▸ **Exercise details**
No pictures are to be included when the entries below are reproduced exactly.

▸ **Records contained in a dataset**
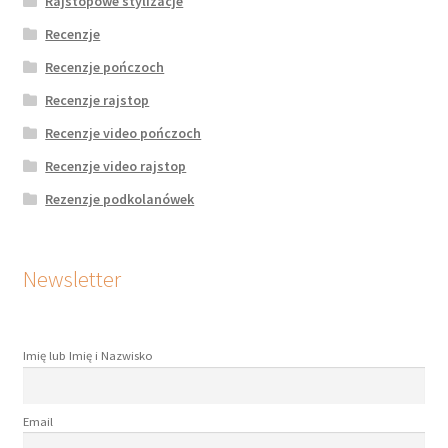
Rajstopowe stylizacje
Recenzje
Recenzje pończoch
Recenzje rajstop
Recenzje video pończoch
Recenzje video rajstop
Rezenzje podkolanówek
Newsletter
Imię lub Imię i Nazwisko
Email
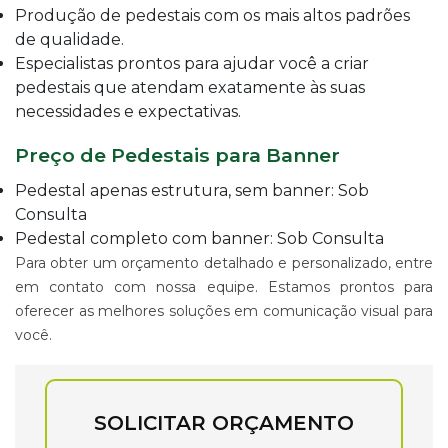
Produção de pedestais com os mais altos padrões
de qualidade.
Especialistas prontos para ajudar você a criar
pedestais que atendam exatamente às suas
necessidades e expectativas.
Preço de Pedestais para Banner
Pedestal apenas estrutura, sem banner: Sob
Consulta
Pedestal completo com banner: Sob Consulta
Para obter um orçamento detalhado e personalizado, entre
em contato com nossa equipe. Estamos prontos para
oferecer as melhores soluções em comunicação visual para
você.
SOLICITAR ORÇAMENTO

▸ **Task response**
Rajstopowe stylizacje
Recenzje
Recenzje pończoch
Recenzje rajstop
Recenzje video pończoch
Recenzje video rajstop
Rezenzje podkolanówek
Newsletter
Imię lub Imię i Nazwisko
Email
Produção de pedestais com os mais altos padrões
de qualidade.
Especialistas prontos para ajudar você a criar
pedestais que atendam exatamente às suas
necessidades e expectativas.
Preço de Pedestais para Banner
Pedestal apenas estrutura, sem banner: Sob
Consulta
Pedestal completo com banner: Sob Consulta
Para obter um orçamento detalhado e personalizado, entre
em contato com nossa equipe. Estamos prontos para
oferecer as melhores soluções em comunicação visual para
você.
SOLICITAR ORÇAMENTO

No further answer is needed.